Auf der Hinfahrt nach Krakau hatten die Reisenden eine Verspätung von mehr als 60 Minuten, da der Zug von Warschau nach Krakau nicht fuhr. Die Reisenden mussten daher mit einem anderen Zug fahren und erreichten Krakau verspätet.

Auf der Rückfahrt von Krakau nach Bielefeld mussten die Reisenden erneut Unannehmlichkeiten in Kauf nehmen, da der gebuchte Zug von Krakau nach Warschau zwischenzeitlich aus dem Fahrplan gestrichen worden war, so dass die Reisenden auf andere Züge umsteigen mussten. In Krakau buchten sie Platzkarten für einen alternativen Expresszug (Kosten 246,38 Euro).
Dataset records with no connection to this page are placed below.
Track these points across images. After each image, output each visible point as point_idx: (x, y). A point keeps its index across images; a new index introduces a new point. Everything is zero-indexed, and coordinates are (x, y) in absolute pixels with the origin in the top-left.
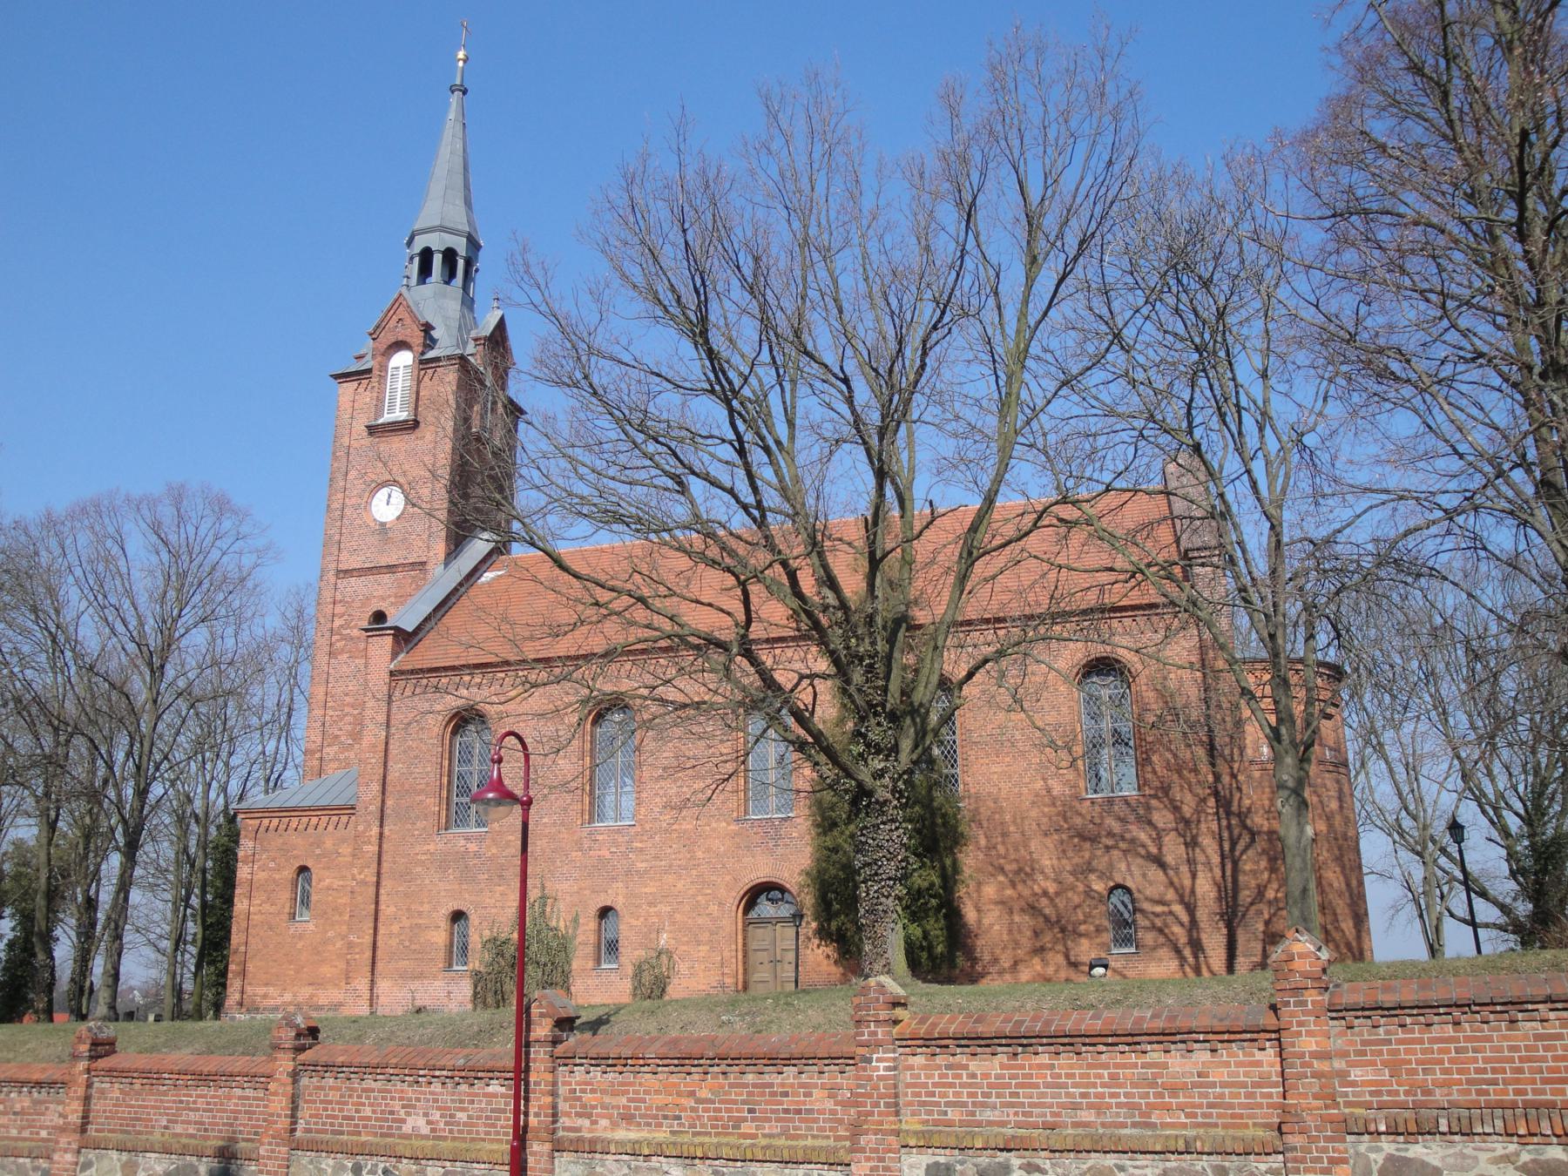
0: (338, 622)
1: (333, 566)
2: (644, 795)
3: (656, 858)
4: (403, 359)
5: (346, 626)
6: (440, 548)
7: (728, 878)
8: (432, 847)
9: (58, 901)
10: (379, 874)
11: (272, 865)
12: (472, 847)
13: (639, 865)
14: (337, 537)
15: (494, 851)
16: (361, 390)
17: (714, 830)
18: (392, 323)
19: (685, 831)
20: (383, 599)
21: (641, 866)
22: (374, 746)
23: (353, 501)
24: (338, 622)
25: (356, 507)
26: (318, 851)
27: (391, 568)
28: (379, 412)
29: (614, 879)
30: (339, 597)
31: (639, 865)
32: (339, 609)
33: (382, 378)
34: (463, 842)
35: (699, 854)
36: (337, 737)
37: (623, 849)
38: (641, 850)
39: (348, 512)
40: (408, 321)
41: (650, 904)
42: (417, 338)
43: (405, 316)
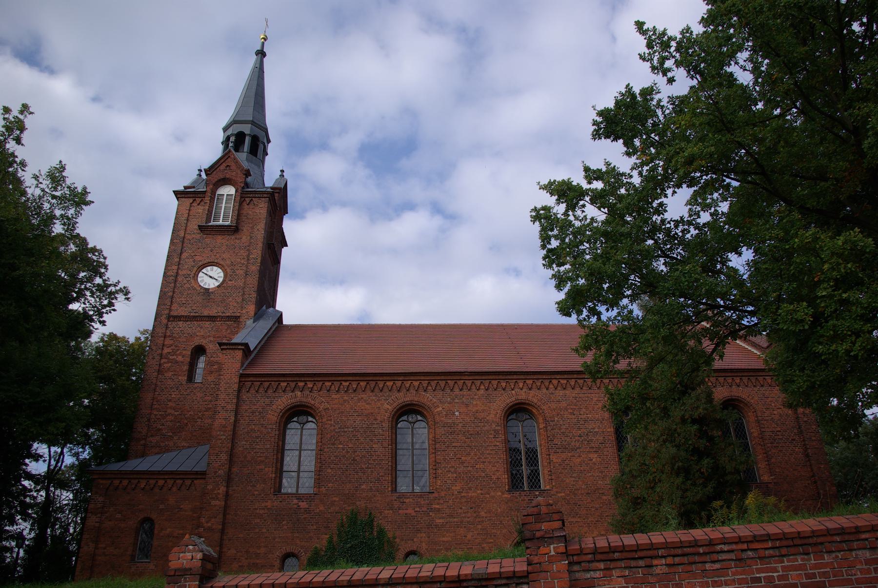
0: (166, 350)
1: (167, 312)
2: (440, 471)
3: (451, 516)
4: (228, 190)
5: (174, 353)
6: (251, 308)
7: (504, 531)
8: (269, 504)
9: (461, 578)
10: (224, 524)
11: (119, 516)
12: (303, 505)
13: (438, 521)
14: (170, 294)
15: (322, 508)
16: (195, 204)
17: (493, 497)
18: (222, 167)
19: (472, 497)
20: (203, 337)
21: (439, 521)
22: (224, 427)
23: (184, 272)
24: (166, 350)
25: (186, 276)
26: (161, 507)
27: (212, 318)
28: (208, 220)
29: (418, 531)
30: (168, 333)
31: (438, 521)
32: (168, 342)
33: (212, 199)
34: (295, 501)
35: (483, 514)
36: (160, 430)
37: (424, 509)
38: (439, 510)
39: (180, 279)
40: (234, 167)
41: (447, 549)
42: (240, 178)
43: (233, 164)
Da in Warschau der Zustieg zu einem Nachtzug von der polnischen Bahn verweigert wurde, fuhren die Reisenden mit dem Expresszug nach Berlin. Während der Fahrt wurde dieser Zug dann von dem Nachtzug überholt. Da zu diesem Zeitpunkt nicht absehbar war, dass der Expresszug später den Nachtzug überholen würde, um noch in Berlin den Anschluss nach Bielefeld zu erreichen, organisierte die Beschwerdeführerin ein Busunternehmen, das die Reisenden in Berlin abholen und nach Bielefeld befördern sollte. Zuvor hatte sie erfolglos versucht, in Berlin eine Übernachtungsmöglichkeit für die 60 Reisenden zu finden. Da die Reisenden anderenfalls bis zum nächsten Morgen in Berlin auf eine Weiterfahrmöglichkeit nach Bielefeld hätten warten müssen, sah sie keine andere Alternative als die Busbeförderung.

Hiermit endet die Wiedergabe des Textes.